她抿了抿唇线, 凝视着殷无渡漆黑的眼睫,单刀直入道:“殷无渡,六十年前在鬼蜮阵门外,我们是不是灵修过?”
殷无渡的眼睫明显一颤。
片刻,他露出“果然如此”的神情,似笑非笑道:“少年时的旧事,难为晚晚还记得。”
晏琳琅在他眼底看到了一点奚落,但更多的,是早已接受现实的平静。
得到确认的答案,她忽而将额头轻轻砸在他的肩头,长松了一口气。
殷无渡本以做好了最坏的打算——他的晚晚什么都好,就是被情咒所控,看人的眼光奇差,还总喜欢粗枝大叶忘记一些不该忘记的事,吃完抹嘴后不认账也实属正常。

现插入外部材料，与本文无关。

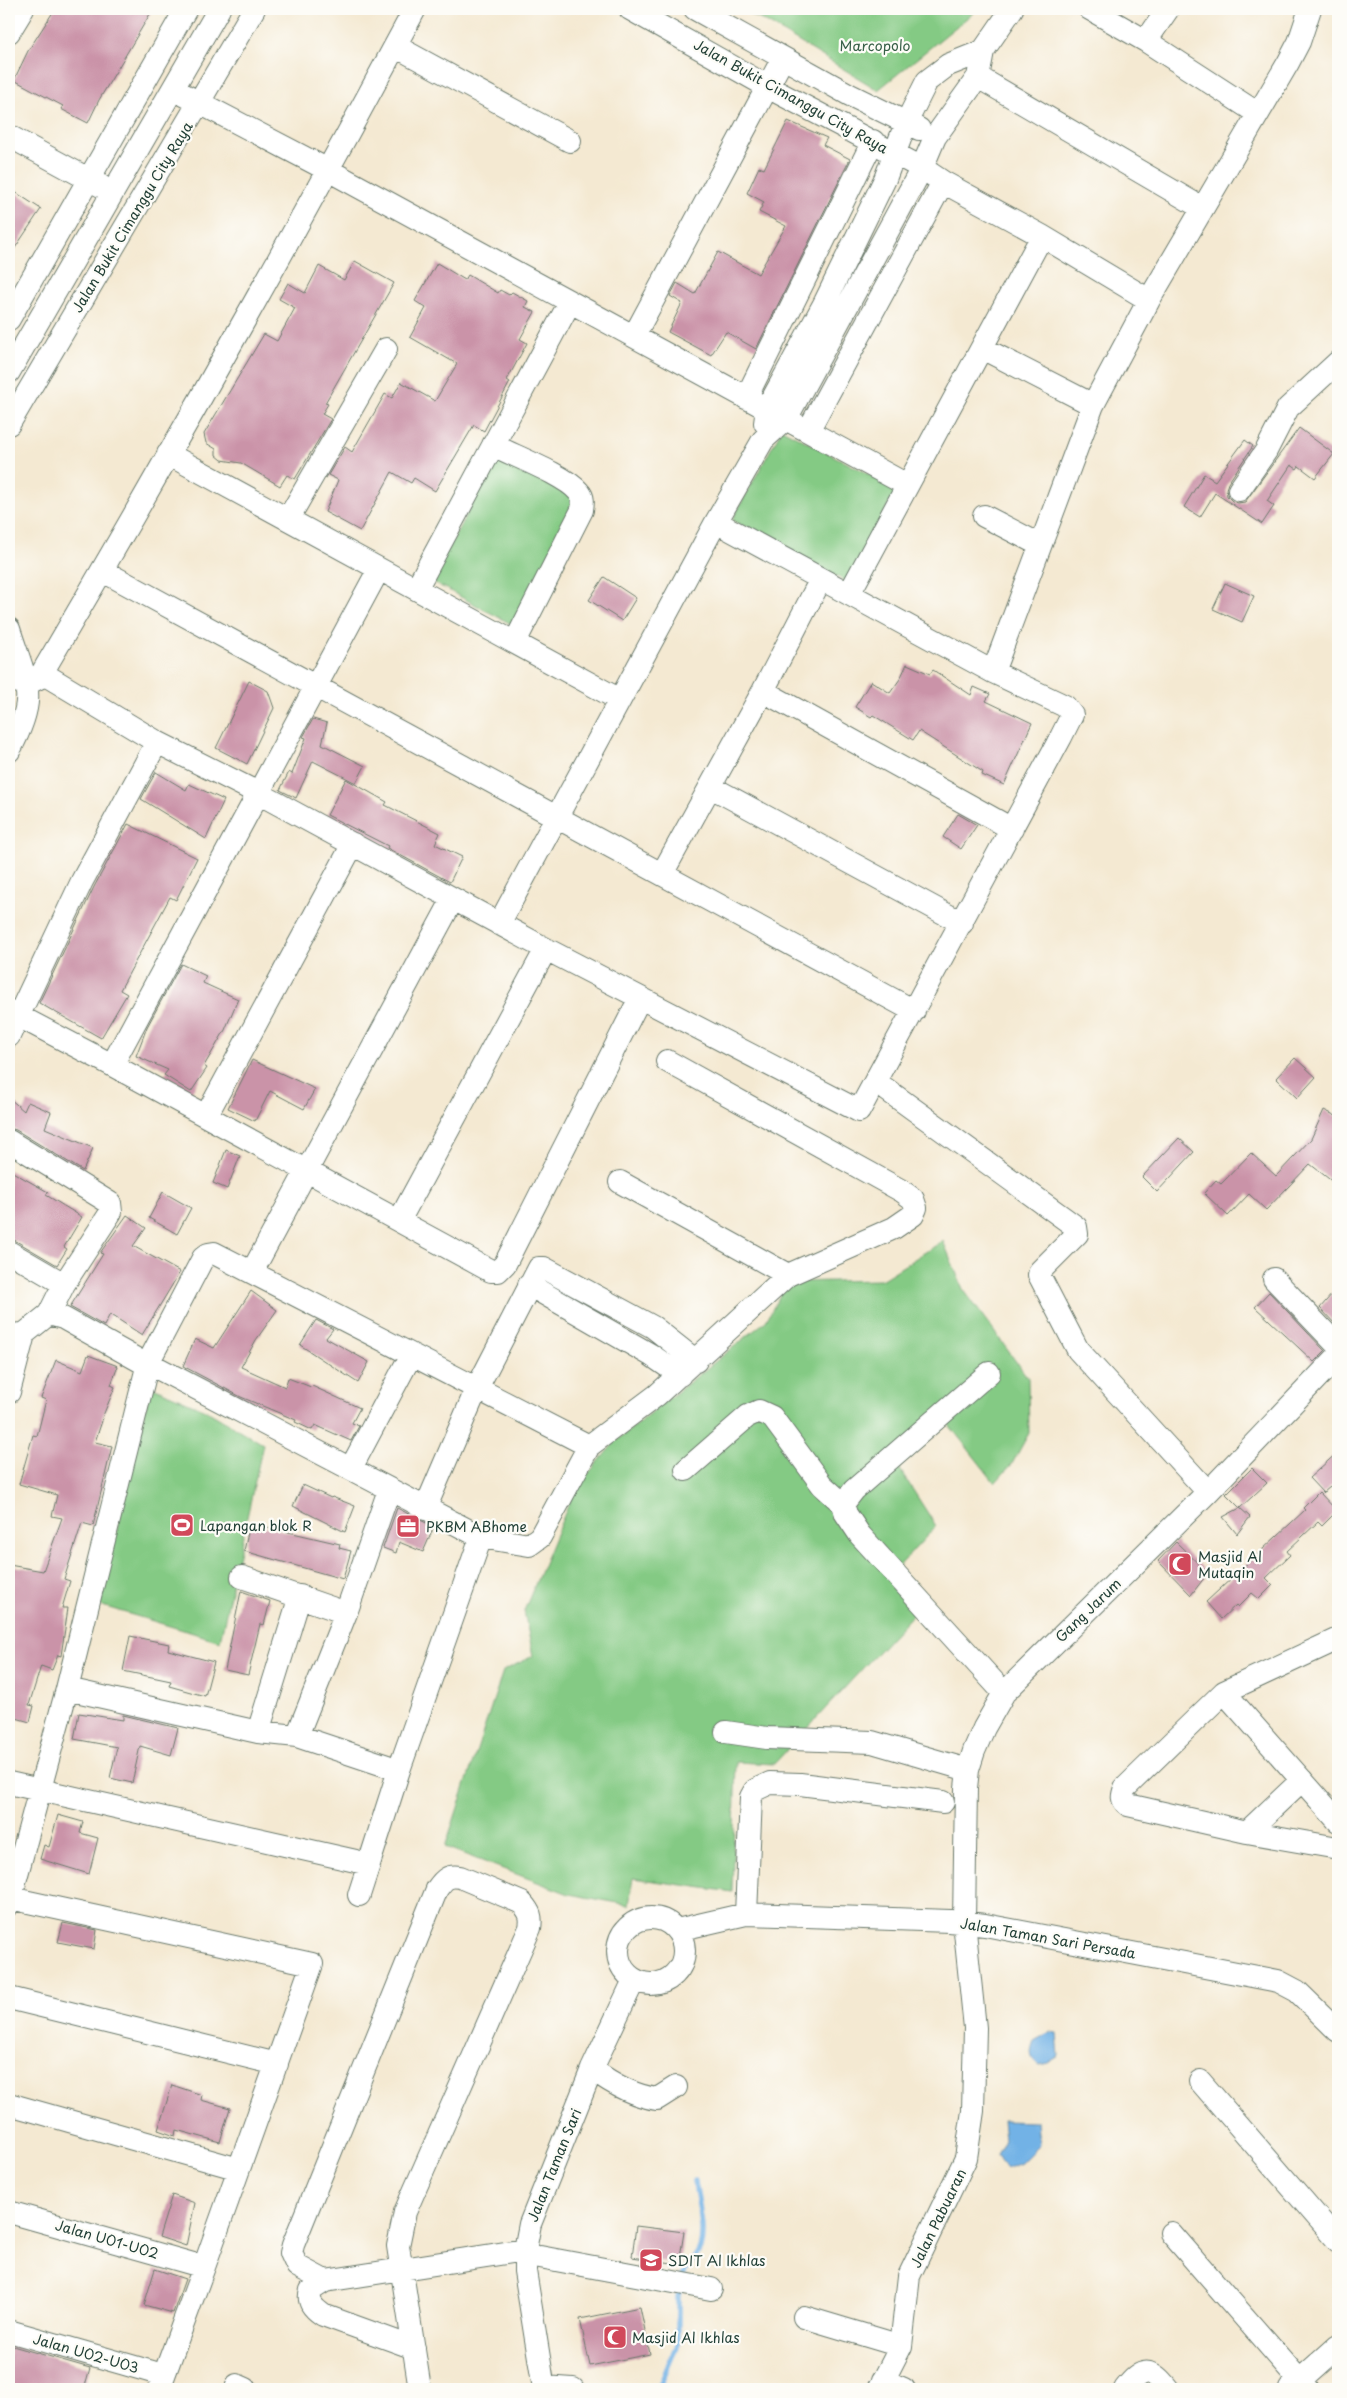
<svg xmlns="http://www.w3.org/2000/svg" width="1347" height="2398" font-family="'Playpen Sans',sans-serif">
	<rect width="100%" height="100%" fill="#fdfcf7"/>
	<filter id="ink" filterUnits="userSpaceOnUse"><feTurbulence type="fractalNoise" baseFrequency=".02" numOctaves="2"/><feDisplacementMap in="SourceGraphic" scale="10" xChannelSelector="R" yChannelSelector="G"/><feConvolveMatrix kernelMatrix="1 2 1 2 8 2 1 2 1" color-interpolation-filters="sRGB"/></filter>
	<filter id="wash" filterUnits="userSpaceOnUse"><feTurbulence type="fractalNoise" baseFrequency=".0096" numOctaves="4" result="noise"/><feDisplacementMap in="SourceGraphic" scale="20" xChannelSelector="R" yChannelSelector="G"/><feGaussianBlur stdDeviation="1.12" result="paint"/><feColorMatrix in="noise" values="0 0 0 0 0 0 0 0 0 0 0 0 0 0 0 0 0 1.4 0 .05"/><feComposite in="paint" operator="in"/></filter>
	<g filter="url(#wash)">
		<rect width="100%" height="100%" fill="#f4e9d2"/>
		<path fill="#84ca84" stroke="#52845c" d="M738,9H978L878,90L766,22Z
			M782,429L897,489L847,582L732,520Z
			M498,455L578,499L513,625L431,581Z
			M943,1241L963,1289L1028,1378L1029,1433L1012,1464L995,1483L942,1416L897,1465L936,1526L891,1575L916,1611L774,1764L736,1762L732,1892L633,1878L629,1905L569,1894L445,1847L503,1671L533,1656L524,1611L575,1489L616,1441L766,1321L787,1282L881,1280Z
			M151,1386L205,1410L263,1444L220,1641L99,1605Z"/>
		<path fill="#72b2e6" stroke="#48788d" d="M1050,2032L1057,2033L1059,2056L1048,2063L1039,2065C1029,2058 1030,2051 1034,2041Z
			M1003,2121L1037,2122L1039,2145L1021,2163L1005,2169L997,2156L1005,2140Z"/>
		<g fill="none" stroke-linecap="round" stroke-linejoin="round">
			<path stroke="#72b2e6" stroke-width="5.5" d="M682,2278C685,2266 696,2259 700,2248C706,2228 697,2201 695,2181
				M659,2388L678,2342V2296L680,2287"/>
		</g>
		<g id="blocks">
			<path fill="#ca93a8" d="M55,9H153L99,100L88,123L61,109L63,106L14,80L28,51Z
				M788,121L827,138L823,145L850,159L756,349L726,332L711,355L668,332L682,303L670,296L677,283L695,294L718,252L758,274L786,226L759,212L764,202L747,193L759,167L764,169Z
				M15,192L41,209L9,257V201Z
				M355,261L394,283L325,403L328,404L322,414L331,419L295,479L287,475L280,486L241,463L222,460L216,455V449L206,443L204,434L264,334L277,341L295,308L279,299L288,283L305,293L319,266L344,280Z
				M437,263L465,280L468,275L498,293L500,290L509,295L512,292L528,301L525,307L535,312L520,339L527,343L507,380L510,382L484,431L474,425L435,491L414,478L411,483L392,472L360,531L325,512L338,480L328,475L345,447L352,452L385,394L392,398L401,382L435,401L457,364L410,337L426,308L415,301Z
				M1299,428L1334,454L1315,478L1299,466L1297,469L1291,465L1267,501L1274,506L1262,524L1215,493L1200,517L1184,507L1204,474L1215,481L1245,440L1253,446L1228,483L1226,489L1227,496L1232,501L1238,503L1245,502Z
				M604,577L636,598L622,621L589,600Z
				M1225,583L1254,596L1242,622L1213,609Z
				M907,664L930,674L933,670L971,695L974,687L990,694L986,701L1032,723L1004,785L982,775L983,772L919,731L913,740L873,715L871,717L855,707L871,681L890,693L900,679Z
				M249,681L268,691L274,708L247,764L216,748Z
				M313,719L327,723L322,744L365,766L356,783L313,761L296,798L280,790L289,772L292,774L306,738L303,737Z
				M156,772L186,790L189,784L224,800L206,839L141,799Z
				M346,779L387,802L385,805L440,833L435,844L462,857L450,882L387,848L388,846L327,815Z
				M958,814L977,825L961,849L943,837Z
				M128,824L197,858L176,900L170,897L120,990L127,994L101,1038L39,1003L94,887Z
				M181,964L206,976L203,983L238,999L225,1030L204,1066L207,1068L191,1092L164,1075L168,1070L136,1056L147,1027Z
				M1295,1058L1316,1077L1297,1098L1276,1078Z
				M252,1060L315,1089L304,1109L270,1091L255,1121L228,1108Z
				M9,1098L24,1111L28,1102L51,1112L45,1128L93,1148L83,1171L16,1130L9,1128Z
				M1324,1110L1338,1117V1186L1310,1164L1266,1210L1249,1194L1228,1216L1204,1193L1216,1180L1221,1184L1251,1153L1276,1176L1311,1139Z
				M1179,1138L1194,1152L1157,1192L1142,1177Z
				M226,1150L240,1156L227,1189L213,1183Z
				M9,1170L48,1192L46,1195L82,1217L64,1247L67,1249L57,1265L16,1241L9,1239Z
				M163,1192L191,1208L177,1234L149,1218Z
				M127,1215L146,1228L133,1246L180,1272L142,1335L110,1314L104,1326L70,1307L103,1254L100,1253Z
				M1338,1287V1327L1320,1308Z
				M251,1291L277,1310L256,1340L241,1367L285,1387L288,1378L311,1387L312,1386L360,1408L352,1423L359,1426L351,1441L315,1425L312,1430L295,1422L296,1420L241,1397L183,1366L195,1339L214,1348Z
				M1269,1292L1325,1351L1314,1362L1255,1307Z
				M316,1320L333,1329L326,1338L369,1362L358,1383L300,1345Z
				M88,1355L118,1366L111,1385L115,1387L102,1418H103L95,1442L112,1446L93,1526L82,1523L64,1579L70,1581L62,1608H68L61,1656L58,1655L52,1670L41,1666L29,1705L34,1706L30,1722L9,1716V1565L43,1571L62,1518L52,1516L57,1495L19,1484L33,1435L37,1436L46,1400L41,1398L56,1360L82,1371Z
				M1338,1452V1480L1323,1493L1309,1478Z
				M1252,1468L1267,1483L1240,1508L1226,1494Z
				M303,1485L331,1498L332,1497L355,1506L345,1532L293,1506Z
				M1319,1492L1337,1511L1322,1526L1318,1522L1287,1551L1290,1555L1266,1578L1273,1585L1259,1599L1252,1593L1238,1607L1236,1605L1221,1619L1206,1602L1305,1510L1303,1508Z
				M397,1508L434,1527L423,1552L399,1542L396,1553L383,1548Z
				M1240,1508L1250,1517L1237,1534L1223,1517Z
				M250,1523L340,1544L339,1548L351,1551L343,1579L244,1551Z
				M1176,1542L1208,1573L1191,1595L1158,1561Z
				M241,1591L270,1601L264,1625L260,1624L248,1675L225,1670Z
				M130,1636L169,1644L168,1650L214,1662L205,1696L169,1686L171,1681L123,1671Z
				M79,1713L123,1720V1715L178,1728L171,1755L140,1746L132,1783L110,1778L117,1747L74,1739Z
				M58,1815L83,1822L80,1833L98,1838L89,1874L40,1859L44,1845L49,1847Z
				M63,1923L97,1930L94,1949L58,1942Z
				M172,2085L202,2095L201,2100L230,2108L220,2142L176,2130L175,2136L158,2130Z
				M172,2195L195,2203L186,2246L159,2237Z
				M636,2226L684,2232L679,2264L632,2257Z
				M155,2269L185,2279L173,2313L144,2305Z
				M640,2307L650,2354L590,2366L580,2319Z
				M9,2345L90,2368L84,2389H9Z"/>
		</g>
	</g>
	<g filter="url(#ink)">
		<use href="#blocks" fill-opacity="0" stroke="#6a796b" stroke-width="1"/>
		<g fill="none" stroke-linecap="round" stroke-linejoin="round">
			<g stroke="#6a796b" stroke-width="24">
				<path id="minor" d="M630,9L779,93L922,168L935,137L978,77L983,51L1012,9
					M695,9L850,95L919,129
					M1090,9L1146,41L1257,113
					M9,32L23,9
					M1146,41L1168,9
					M395,46L570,141
					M978,77L1202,208
					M173,89L328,170L907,485
					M9,136L101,186
					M9,319L186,9
					M634,336L783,58
					M982,348L1093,405
					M9,372L219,9
					M746,398L873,141
					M765,423L767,409L824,304L885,179L906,123L927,81L948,65L983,51
					M9,424L254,9
					M808,431L943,182
					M493,445C514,456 565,475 579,492C584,497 583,503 582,510L515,642
					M168,454L620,700
					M1239,490L1266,451L1288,408L1338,362
					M984,516L1040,545
					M288,519L386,349
					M103,571L914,1011
					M416,589L570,302
					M849,594L1042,236
					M9,629C27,685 39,696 9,751
					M993,672L1093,405L1149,300L1288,63L1299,42L1310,9
					M42,673C171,454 295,233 415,9
					M9,680L27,684L39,678L42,673L157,742L258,793L546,949L859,1111L1061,737L1072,715L1065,706L993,672L716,522
					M763,691L1012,829
					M711,787L962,923
					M662,874L763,691L821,579
					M499,924L716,522L763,440L786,419L922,168L943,182L1042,236L1149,300
					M9,1011L112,1065L491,1271H498L505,1264L640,998
					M9,1036L82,881L157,742
					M112,1065L379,569
					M876,1082L1076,1227L1077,1234L1040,1271L1039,1275L1078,1350L1208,1492
					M206,1116L353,844
					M9,1141L110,1203L111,1212L64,1284
					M620,1182L788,1275
					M399,1221L546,949
					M9,1252L64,1284L49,1314
					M252,1272L453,899
					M1274,1279L1338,1346
					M529,1285L651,1355L680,1375
					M9,1335L24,1334L49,1314L63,1318L140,1361L148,1363L481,1537L529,1545L540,1537L589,1446L657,1395L788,1275L894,1228L913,1215L916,1208L913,1199L902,1191L667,1061
					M989,1373L854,1490L843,1504L846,1514L860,1535L1004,1693
					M9,1392L24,1334
					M351,1468L411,1355
					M686,1470L748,1416L759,1411L772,1417L822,1485L843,1504
					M425,1509L477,1388L539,1268H544L653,1327L696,1361
					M242,1577L346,1613
					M1338,1639L1224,1692L1125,1788C1122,1796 1121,1800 1128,1805L1247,1832L1338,1848
					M76,1691L258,1732L297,1736L399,1770
					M1224,1692L1338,1821
					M258,1732L300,1596
					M726,1732L767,1738L872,1742L968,1770
					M297,1736L346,1613L389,1490
					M9,1783L369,1864L399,1770L481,1537
					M1247,1832L1302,1780
					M359,1895L369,1864
					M10,1898L312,1964L204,2267L159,2389
					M9,1904L67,1689L148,1363L203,1258L208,1254L214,1253L589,1446
					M746,1914L751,1797L755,1790L770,1783L800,1784L943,1802
					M618 1951a33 33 0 1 1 66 0a33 33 0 1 1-66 0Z
					M677,1930L746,1914L950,1921L985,1925L1278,1981L1297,1991L1338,2031
					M9,1998L277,2064
					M592,2069C611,2083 633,2096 657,2099L676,2087
					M1200,2081L1338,2241
					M9,2104L239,2169
					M9,2212L204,2267
					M1171,2233L1307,2389
					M540,2257L711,2289
					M325,2281L297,2266L291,2253L293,2245L437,1889C444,1879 448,1875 460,1877L522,1903C530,1912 532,1917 530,1928L405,2212L398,2246L420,2389
					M804,2317L901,2346
					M9,2331L163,2375
					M414,2348L323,2315C313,2308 307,2302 311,2290L325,2281L525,2250
					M883,2380L904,2389
					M237,2385L246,2389
					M544,2387L573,2389
					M544,2389L525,2271V2250L530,2224L592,2069L634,1980
					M879,2389L901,2346L909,2276L966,2158L973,2111L975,2028L964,1922L966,1788L968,1770L974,1751L984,1728L1004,1693L1208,1492L1338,1356
					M1125,2389C1142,2367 1151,2367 1168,2389
					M1290,2389L1338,2346"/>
			</g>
			<use href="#minor" stroke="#fff" stroke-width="22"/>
		</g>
	</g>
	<defs>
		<g id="stadium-square" transform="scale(1.25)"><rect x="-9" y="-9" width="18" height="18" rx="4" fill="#d1495b" stroke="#fdfcf7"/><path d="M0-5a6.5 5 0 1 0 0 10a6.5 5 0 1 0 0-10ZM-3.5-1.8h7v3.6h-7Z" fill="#fff"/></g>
		<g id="office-square" transform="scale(1.25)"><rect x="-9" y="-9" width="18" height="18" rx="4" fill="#d1495b" stroke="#fdfcf7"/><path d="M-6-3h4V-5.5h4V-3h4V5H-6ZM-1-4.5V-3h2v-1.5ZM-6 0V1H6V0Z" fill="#fff"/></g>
		<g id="mosque-square" transform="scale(1.25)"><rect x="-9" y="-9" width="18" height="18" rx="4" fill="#d1495b" stroke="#fdfcf7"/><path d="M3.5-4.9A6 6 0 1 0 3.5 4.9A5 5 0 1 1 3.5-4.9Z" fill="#fff"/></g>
		<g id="school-square" transform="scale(1.25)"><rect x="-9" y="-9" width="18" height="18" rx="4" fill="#d1495b" stroke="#fdfcf7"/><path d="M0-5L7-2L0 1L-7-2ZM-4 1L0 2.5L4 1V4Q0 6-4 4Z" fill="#fff"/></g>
	</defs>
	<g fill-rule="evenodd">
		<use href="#stadium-square" x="182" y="1525"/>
		<use href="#office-square" x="408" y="1526"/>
		<use href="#mosque-square" x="1180" y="1564"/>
		<use href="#school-square" x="651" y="2260"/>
		<use href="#mosque-square" x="615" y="2337"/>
	</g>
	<g text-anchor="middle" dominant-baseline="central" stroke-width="4.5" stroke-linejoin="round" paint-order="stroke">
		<g font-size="14" fill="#386048" stroke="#fdfcf7">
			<text x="875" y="45">Marcopolo</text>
		</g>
		<g font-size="14" fill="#1f3d34" stroke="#fdfcf7">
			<text transform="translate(791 96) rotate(29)">Jalan Bukit Cimanggu City Raya</text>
			<text transform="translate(132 217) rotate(-59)">Jalan Bukit Cimanggu City Raya</text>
			<text transform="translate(1088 1610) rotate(-44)">Gang Jarum</text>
			<text transform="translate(1048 1938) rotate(10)">Jalan Taman Sari Persada</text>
			<text transform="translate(554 2165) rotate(-68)">Jalan Taman Sari</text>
			<text transform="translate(938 2218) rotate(-64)">Jalan Pabuaran</text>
			<text transform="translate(107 2239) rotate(16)">Jalan U01-U02</text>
			<text transform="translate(86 2353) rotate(16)">Jalan U02-U03</text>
		</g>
		<g font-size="14" fill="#1f3d34" stroke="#fdfcf7" text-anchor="start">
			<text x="200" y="1525">Lapangan blok R</text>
			<text x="426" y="1526">PKBM ABhome</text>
			<text x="1198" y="1556">Masjid Al<tspan x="1198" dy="16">Mutaqin</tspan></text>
			<text x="668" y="2260">SDIT Al Ikhlas</text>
			<text x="632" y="2337">Masjid Al Ikhlas</text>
		</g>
	</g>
	<rect width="1347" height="2398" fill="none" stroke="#fdfcf7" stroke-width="30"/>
</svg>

而此刻被她以一种信任且依赖的,类似于拥抱的姿势依偎在怀中,殷无渡反而有些意外,不知该如何回应。
晏琳琅刚与他神交过,精神契合的余韵尚未完全消散,似是感应到了他的想法,不由抬首皱眉:“我在你心里,到底是个怎样糟糕的形象啊?”
然忆及往事,她复又一叹:“仔细一想,这六十年来我过得浑浑噩噩,连这么重要的记忆都能丢失,的确很糟糕。”
“丢失?”
“如果说我撞坏了脑子,所以失去了那晚的记忆,你信吗?”
殷无渡望着晏琳琅诚挚明丽的眼,像是听到好笑的笑话,极为配合地哼笑一声。
他抬手握住晏琳琅藏在身后的右手,微凉的指腹顺着她的小臂一路往下,在她攥在手心的龙鳞上轻轻一点,一语中的:“是前任仙都之主从中作梗吧。”
“你怎肯定是我师父?”
“昨夜神交时,我在你的灵府里瞧见了它。”
殷无渡将她的右手轻轻拽至眼前,晃了晃,“你身边能拥有这般龙鳞的,唯有仙都之主柳云螭。再结合你方才的反应,答案很难猜吗?”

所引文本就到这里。